WORK INSTRUCTION - Give back exactly the lines from the start of the entries below to the line holding "yellow concrete building: 3.90", that line included, and leave every picture out.

AVAILABLE DATA -
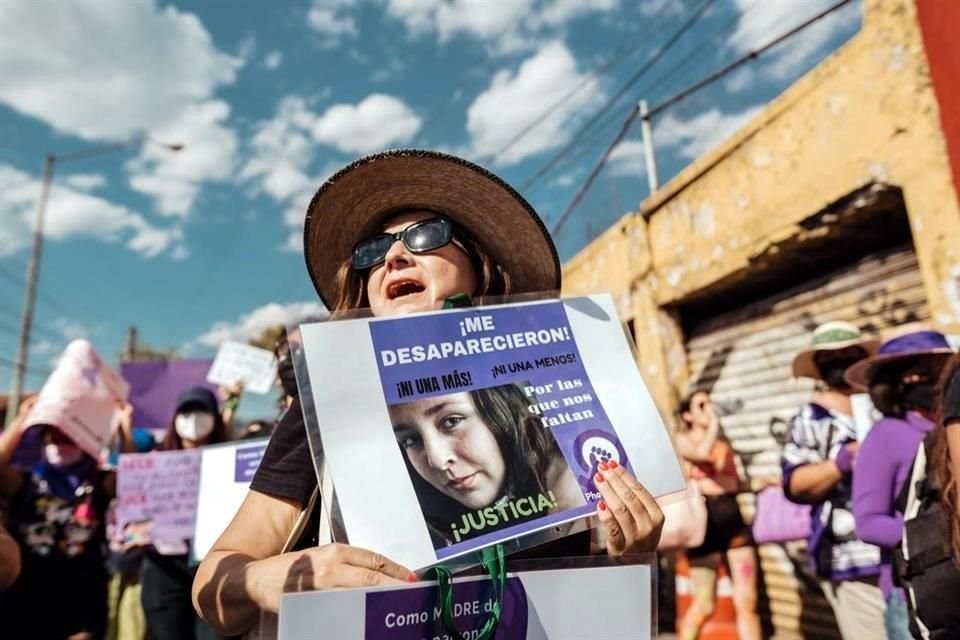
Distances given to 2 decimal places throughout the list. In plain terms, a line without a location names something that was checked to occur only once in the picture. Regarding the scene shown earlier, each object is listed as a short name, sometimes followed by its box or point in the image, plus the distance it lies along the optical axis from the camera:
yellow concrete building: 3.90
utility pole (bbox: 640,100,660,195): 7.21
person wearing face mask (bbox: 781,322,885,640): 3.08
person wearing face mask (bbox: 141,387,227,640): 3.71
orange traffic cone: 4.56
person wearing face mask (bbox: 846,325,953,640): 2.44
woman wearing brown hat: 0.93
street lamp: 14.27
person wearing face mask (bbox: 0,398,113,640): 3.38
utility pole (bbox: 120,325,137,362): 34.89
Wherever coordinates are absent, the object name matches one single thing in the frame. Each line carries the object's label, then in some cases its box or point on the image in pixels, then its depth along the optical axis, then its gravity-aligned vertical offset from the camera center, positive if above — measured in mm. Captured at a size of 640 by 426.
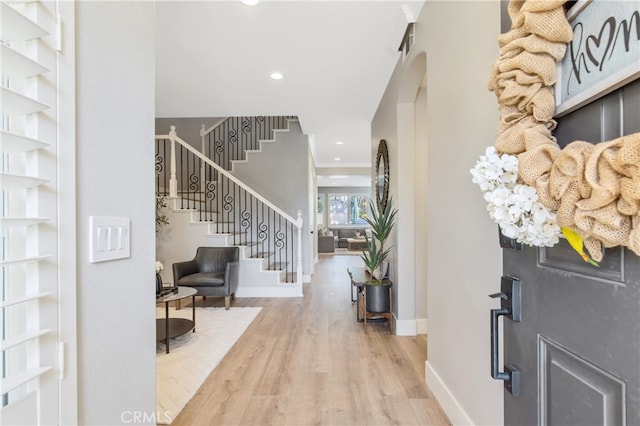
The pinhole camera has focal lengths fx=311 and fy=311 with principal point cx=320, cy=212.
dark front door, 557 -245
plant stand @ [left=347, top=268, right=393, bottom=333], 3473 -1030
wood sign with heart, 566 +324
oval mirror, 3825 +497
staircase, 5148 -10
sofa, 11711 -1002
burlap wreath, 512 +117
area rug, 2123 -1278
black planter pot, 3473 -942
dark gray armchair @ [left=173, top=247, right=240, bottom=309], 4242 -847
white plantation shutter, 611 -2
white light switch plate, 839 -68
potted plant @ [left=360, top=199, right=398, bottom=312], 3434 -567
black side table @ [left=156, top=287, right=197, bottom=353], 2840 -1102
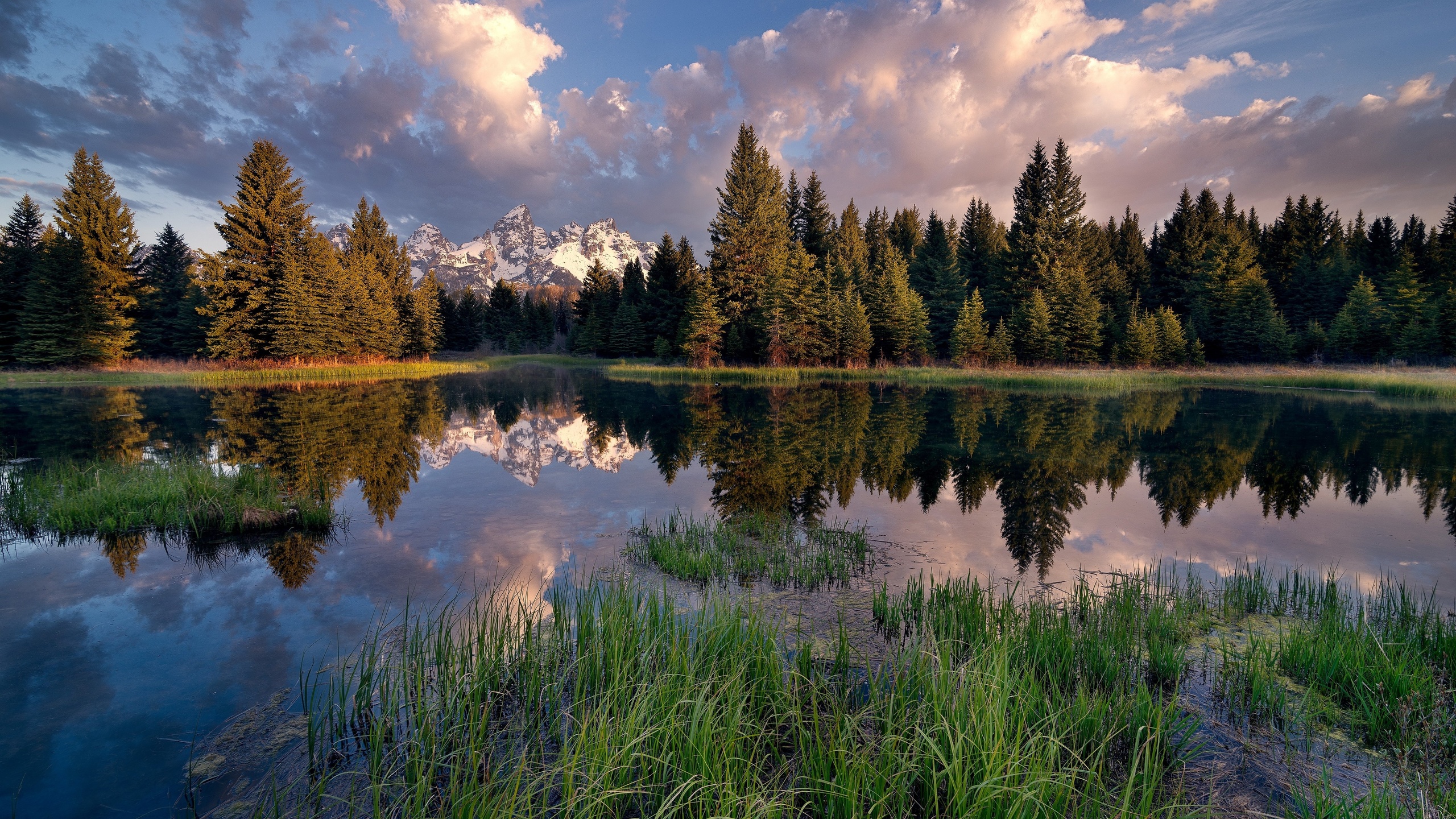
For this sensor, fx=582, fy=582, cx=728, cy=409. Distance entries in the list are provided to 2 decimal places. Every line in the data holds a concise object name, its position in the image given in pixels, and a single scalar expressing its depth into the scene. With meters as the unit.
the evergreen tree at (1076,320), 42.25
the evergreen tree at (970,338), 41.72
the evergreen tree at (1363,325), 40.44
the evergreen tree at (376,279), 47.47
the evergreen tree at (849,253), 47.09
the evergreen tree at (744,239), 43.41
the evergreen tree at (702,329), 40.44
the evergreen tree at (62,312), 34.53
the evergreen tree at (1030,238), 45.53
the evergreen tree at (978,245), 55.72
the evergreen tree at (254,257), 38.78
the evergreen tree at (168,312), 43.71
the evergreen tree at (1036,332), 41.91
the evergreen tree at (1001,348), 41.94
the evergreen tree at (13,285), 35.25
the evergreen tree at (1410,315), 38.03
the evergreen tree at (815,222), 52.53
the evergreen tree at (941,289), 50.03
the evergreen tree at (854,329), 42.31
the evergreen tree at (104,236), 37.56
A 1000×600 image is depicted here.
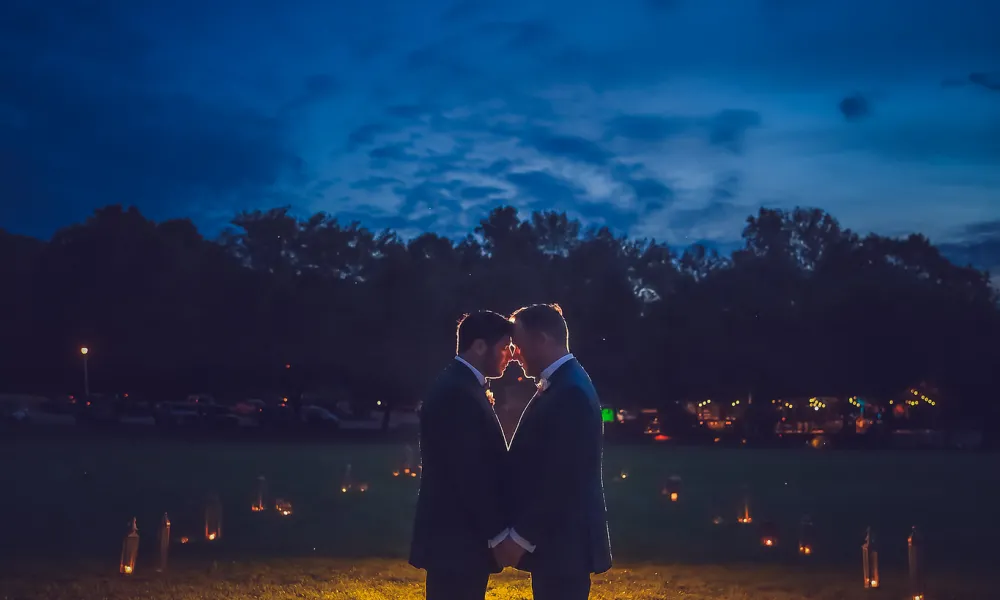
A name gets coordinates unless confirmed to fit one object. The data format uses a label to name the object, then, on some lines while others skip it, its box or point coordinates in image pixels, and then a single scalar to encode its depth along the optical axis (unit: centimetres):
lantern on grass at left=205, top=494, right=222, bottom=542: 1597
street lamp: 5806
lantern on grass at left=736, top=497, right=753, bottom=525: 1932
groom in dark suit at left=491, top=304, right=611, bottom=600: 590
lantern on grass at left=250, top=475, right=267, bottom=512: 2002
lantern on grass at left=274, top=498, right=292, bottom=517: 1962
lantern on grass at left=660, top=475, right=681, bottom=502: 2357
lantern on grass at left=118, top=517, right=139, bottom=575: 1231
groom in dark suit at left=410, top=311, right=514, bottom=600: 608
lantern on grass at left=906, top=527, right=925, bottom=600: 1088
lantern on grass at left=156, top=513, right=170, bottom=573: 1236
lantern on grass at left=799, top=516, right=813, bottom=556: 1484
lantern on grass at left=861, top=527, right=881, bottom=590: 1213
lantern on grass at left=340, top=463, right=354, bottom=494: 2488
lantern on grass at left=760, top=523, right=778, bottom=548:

RESULT OF THE EXERCISE -
Distances given to 2 decimal places throughout the list. In plain terms, a line without a location names something that was checked to occur only once in the picture. Regarding the scene shown earlier, each object is listed as a short name, sometimes followed by its box or point in the image, plus the distance it lies along the optical axis from the camera:
yellow concrete building: 3.90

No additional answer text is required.